Tess Hider, 22, wants her soft sculptures to be colourful and fun - and to use their cuteness to say some serious things.
In a gallery space at RMIT University in Melbourne, she has sewn a spine in red, pink and white from felt and polar fleece, so long that it stretches to the ceiling.
Part of the sculpture rests on a light blue plinth that suggests a hospital bed, while a hand-sewn felt window made from ever-larger circles represents radiating pain.
"It's a window to the life of a disabled person... I want people to see in to a world they might not experience," she told AAP.
In 2019 at the age of 17, Hider was diagnosed with ankylosing spondylitis, a form of arthritis in her spine, and has had to undergo a series of medical procedures while finishing her fine art degree.
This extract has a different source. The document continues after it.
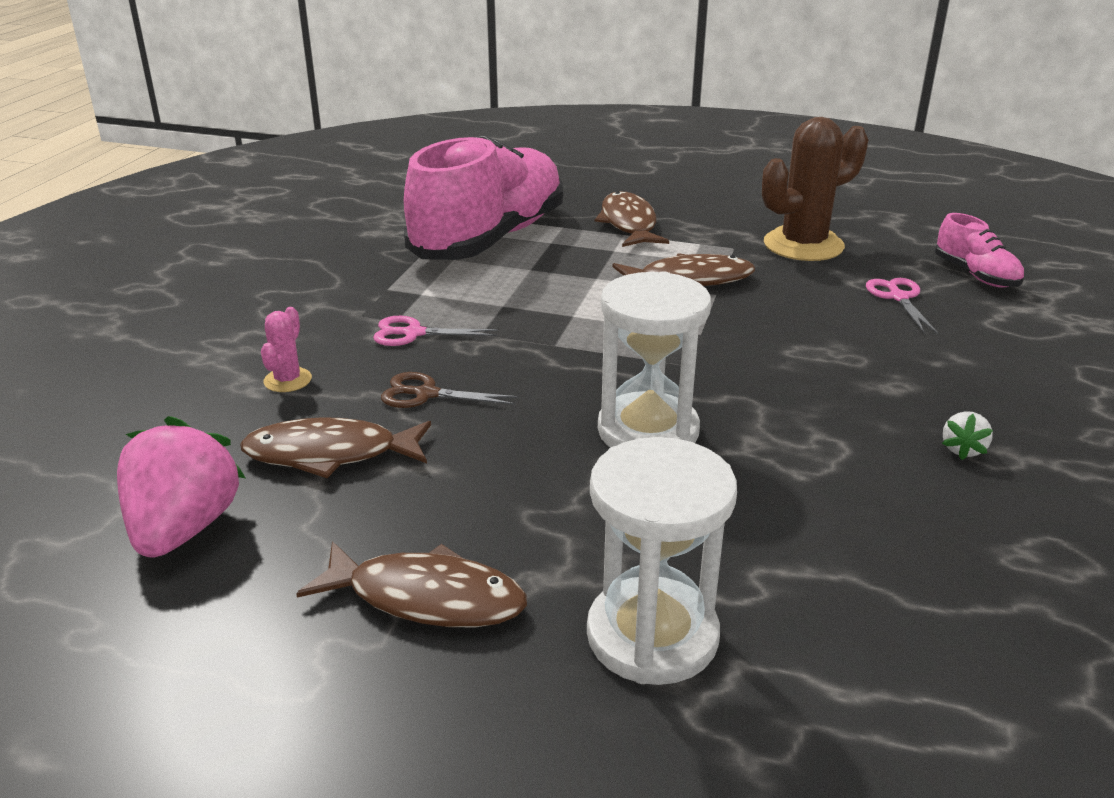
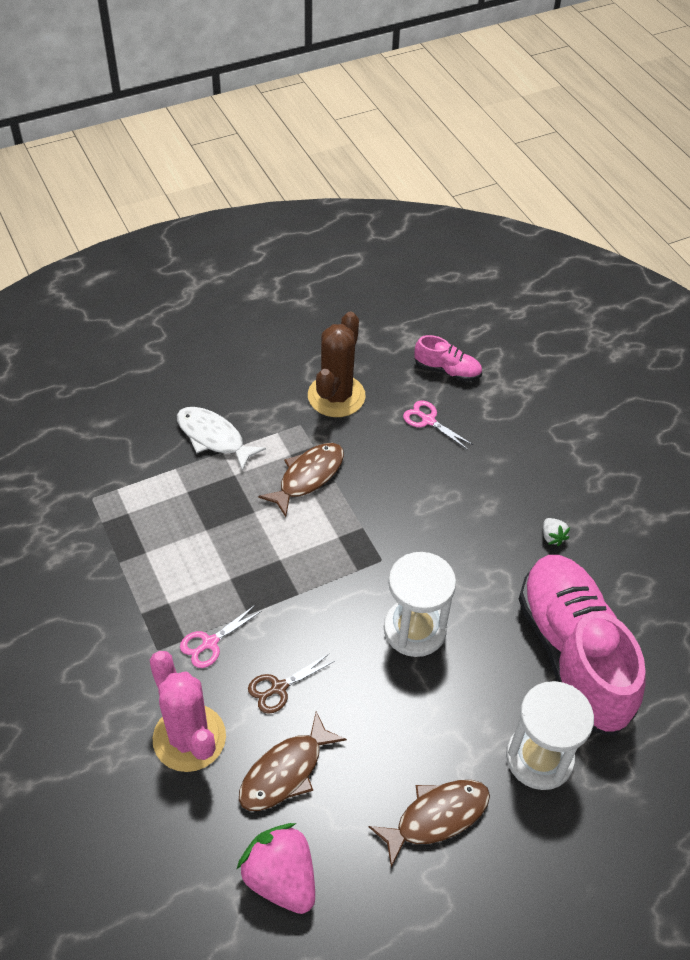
camera: 45 degrees left, 20 degrees up
(287, 380) = (189, 738): pink cactus -> pink cactus, size x2.14
(490, 238) = (143, 514): pink shoe -> pink shoe (572, 654)
(629, 224) = (213, 438): brown fish -> white fish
Her sculptures feature in the 2024 graduate showcase opening Wednesday at the university's city campus.
Like other students, Hider doesn't expect to make a living from art on finishing her degree, and hopes to become an art therapist.
Lecturer in sculpture Fleur Summers says a second job is a reality for graduating artists, especially during a cost of living crisis.
"Rents are really high for housing and if they don't have space at home, they're actually renting a studio as well, so it's a really difficult place to be," she told AAP.
This bears out Macquarie University research released earlier in 2024, which found being an artist in Australia is as tough as it's ever been.
It showed artists - from painters to musicians and dancers - earned a gross income of $54,500 in 2021-22 on average, about a quarter less than the average income for the wider workforce.
Less than half of that was earned through their creative output, with the rest coming from various other work.
But Summers says the 2024 crop of graduates is a diverse bunch, with the capacity to produce major artworks for the public.
Ceramicist Jade Power, 33, is another graduate juggling her art with work, as a library technician.
Some of her pieces on display use a burnout casting technique in which porcelain is wrapped around lengths of rope, which has burned away in the kiln to leave a mass of cracked tubular shells.
"Because my work is not functional, it's tricky to see how I can make a living from art," she said.
Representation by a commercial gallery is a dream for the mature-age student, but she says ultimately her work is about creative fulfilment.
Art is a measure of humanity regardless of whether people are buying it, she said.
"It's how people relate to one another, it's how people express themselves, I just don't think we're human unless we have art," Power said.
"It's disappointing that potentially society is getting to a point where we don't have the money to fund it, but that's not really going to stop me."
Installed near Hider's soft sculpture is an ovoid kinetic artwork by Angela Sexton, titled When Push Comes to Shove.
An oval of wood that fits perfectly inside a steel frame, its name is literally an invitation to push at the shapes and watch them revolve in all directions.
Other standout pieces in the ceramics gallery include Madelyn McKenzie's An Ode To My Ballerina, a tangle of clay inspired by decorative arts such as Victorian era wrought iron, and Heidi Kwong's earthy stoneware pieces Subtle Grounds.
In the exhibition's printmaking section, Sara Cope takes a lighter approach, referencing her childhood on a farm at Byawatha in Victoria's north east.
Her photographic etchings have been developed from images of chook scratchings, in a series that puns on the art of printmaking with the title What a Relief.
* The RMIT fine art graduate showcase runs until Sunday.